Talking to me was easy for him. He knew how to talk to people with blood diseases.
 
One day he told me his terminal patient, the one with all the classical records, had died.
 
How many other terminal patients did he have? How many deaths had my hem-onc witnessed? Did he feel like a failure when his patients died? And by that metric, what case isn't a failure, in the end?
 
What metric is used instead of immortality to judge the success of a hem-onc?

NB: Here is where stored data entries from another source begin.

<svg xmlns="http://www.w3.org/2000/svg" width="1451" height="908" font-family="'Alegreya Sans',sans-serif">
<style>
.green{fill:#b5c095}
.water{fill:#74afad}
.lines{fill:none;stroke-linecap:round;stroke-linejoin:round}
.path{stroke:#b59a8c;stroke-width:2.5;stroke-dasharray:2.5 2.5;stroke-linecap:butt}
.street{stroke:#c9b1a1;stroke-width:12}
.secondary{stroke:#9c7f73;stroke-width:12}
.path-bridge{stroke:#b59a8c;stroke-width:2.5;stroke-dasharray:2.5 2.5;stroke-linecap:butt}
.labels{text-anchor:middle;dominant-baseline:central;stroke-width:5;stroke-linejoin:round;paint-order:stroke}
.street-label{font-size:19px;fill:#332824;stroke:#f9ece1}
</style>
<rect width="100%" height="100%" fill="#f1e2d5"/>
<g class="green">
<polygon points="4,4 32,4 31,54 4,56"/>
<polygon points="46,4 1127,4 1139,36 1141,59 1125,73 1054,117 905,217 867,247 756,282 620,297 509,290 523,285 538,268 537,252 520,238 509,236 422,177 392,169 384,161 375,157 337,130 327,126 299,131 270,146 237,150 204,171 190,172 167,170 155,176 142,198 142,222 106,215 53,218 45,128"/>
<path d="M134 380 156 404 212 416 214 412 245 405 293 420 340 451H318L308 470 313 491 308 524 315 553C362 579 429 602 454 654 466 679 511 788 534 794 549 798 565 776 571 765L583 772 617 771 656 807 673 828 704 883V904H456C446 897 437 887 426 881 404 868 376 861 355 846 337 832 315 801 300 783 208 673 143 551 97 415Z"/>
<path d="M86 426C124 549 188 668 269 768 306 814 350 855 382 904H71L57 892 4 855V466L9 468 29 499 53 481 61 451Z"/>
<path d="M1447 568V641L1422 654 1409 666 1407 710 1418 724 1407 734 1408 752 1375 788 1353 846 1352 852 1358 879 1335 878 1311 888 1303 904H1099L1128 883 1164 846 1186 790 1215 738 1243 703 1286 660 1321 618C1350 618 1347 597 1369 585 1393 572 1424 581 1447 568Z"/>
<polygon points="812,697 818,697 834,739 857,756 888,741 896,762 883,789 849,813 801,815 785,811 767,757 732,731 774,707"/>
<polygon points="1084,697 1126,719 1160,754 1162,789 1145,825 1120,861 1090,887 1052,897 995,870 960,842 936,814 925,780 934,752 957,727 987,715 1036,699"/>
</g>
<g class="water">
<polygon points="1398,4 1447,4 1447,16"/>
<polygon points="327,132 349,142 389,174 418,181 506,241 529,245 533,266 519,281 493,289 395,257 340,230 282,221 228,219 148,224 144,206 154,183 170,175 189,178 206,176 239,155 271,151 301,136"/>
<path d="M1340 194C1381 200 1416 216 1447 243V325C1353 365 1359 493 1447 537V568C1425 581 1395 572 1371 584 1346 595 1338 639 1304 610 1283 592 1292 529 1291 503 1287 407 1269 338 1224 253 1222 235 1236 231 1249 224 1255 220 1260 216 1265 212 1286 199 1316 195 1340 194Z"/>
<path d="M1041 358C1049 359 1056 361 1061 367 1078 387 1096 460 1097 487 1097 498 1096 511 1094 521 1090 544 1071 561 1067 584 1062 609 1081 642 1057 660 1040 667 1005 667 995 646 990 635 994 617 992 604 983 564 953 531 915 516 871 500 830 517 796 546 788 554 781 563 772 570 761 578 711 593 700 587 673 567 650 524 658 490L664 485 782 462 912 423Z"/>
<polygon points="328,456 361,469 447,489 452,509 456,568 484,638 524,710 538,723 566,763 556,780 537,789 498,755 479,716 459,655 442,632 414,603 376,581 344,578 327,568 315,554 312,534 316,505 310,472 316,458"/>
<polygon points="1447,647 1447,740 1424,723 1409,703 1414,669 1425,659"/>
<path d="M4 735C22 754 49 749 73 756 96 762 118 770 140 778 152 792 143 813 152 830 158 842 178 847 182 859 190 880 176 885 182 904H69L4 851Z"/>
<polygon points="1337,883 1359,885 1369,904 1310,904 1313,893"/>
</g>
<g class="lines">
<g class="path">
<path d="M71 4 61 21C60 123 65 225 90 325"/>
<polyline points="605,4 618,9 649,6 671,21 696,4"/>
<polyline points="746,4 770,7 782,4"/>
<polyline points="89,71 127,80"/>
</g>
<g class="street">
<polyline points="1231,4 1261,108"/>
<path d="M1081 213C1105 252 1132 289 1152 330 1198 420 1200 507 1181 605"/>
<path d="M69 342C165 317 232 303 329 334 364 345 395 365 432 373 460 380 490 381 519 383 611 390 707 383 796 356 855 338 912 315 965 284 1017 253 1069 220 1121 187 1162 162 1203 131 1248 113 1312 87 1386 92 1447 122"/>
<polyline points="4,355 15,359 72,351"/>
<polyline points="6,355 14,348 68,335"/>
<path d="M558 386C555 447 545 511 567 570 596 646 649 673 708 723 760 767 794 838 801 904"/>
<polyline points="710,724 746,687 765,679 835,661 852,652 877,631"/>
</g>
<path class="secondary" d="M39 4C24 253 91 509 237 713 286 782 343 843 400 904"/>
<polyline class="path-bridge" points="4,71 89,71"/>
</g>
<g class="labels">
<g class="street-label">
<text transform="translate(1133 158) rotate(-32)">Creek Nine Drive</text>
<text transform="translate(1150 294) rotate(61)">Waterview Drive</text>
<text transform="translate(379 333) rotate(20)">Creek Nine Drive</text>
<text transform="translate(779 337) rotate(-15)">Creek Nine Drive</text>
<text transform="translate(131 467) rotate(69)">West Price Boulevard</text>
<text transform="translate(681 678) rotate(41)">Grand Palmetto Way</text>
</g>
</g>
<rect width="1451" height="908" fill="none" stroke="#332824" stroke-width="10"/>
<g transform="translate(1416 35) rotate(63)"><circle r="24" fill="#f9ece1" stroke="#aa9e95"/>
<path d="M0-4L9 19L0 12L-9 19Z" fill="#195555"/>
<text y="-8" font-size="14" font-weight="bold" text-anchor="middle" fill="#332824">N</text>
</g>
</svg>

My first central line was implanted in the middle of the night. I needed apheresis right away, and my arm veins were finally blown. That's a clinical term. They had scarred and narrowed. I still have my tracks. I should have been given a central line earlier, but every apheresis session was declared the last one I'd ever need, so it was a while before anyone noticed it was time to get serious.
 
Central lines flow through a catheter into a large vein, usually the vena cava. Central lines can deliver more toxic fluids that would irritate smaller veins, and they have room to contain multiple lumens, and they can deliver fluids faster, as the heart distributes them immediately.
 
My hematologist asked me if I wanted my parents there while it was implanted, and though I'd never have thought of bothering them in the middle of the night, I thought he was telling me that getting a central line was something that one's parents were supposed to be there for, so I said
sure
. And so my parents came to watch me get my first central line implanted.
 
My hematologist might have thought I'd wanted my parents there to help me feel less fearful, but I didn't know enough about the procedure to feel fearful. Yet I was old enough to have known that watching their child have vascular surgery isn't something parents should do.
 
I didn't have to watch. I was on my back, and the Sikh doctor, who attached his surgical mask behind his head with a bent paper clip, as the tops of his ears were tucked under his white turban, jabbed away at my subclavian vein.
 
I'd been told I'd be injected with lidocaine, and that a needle would be stuck into my subclavian vein at a point just below my collarbone, and that while the needle was in the vein, a tube would be threaded over it and pushed down, through my skin, and through the hole in the vein, and deep into the vein, over the needle, and that the tube would be taped (and later sewn) to my skin, and that the needle would then be withdrawn, leaving the tube in place.
 
What if I'd been told someone would be standing over me, massaging my collarbone, while I lay blindfolded? That's something I would have tolerated. And up to the point that the lidocaine began to wear off, that's almost what it felt like.
 
If the procedure had lasted only a couple of minutes, I might have been all right.
 
But the doctor flubbed the procedure. He kept getting the needle in, but he couldn't jam the tube over it. The entry angle was too sharp.
 
So the lidocaine began to wear off, and the doctor kept telling the interns and the surgery residents exactly what the trouble was, and he became frustrated when he couldn't get the tube into me, and tried another, thinner tube, and sweated onto me, and stunk up the entire room with his frustration.
 
He tried again and again to jam the tube into my vein. Every now and then he had to stop and apply pressure, as I was bleeding. At one point I thought I felt a jet of blood spurt into my chest cavity, and that's when I lost my composure.
 
Months later, after his hair had gone from steel gray to white, my father told me it had looked like a horror movie.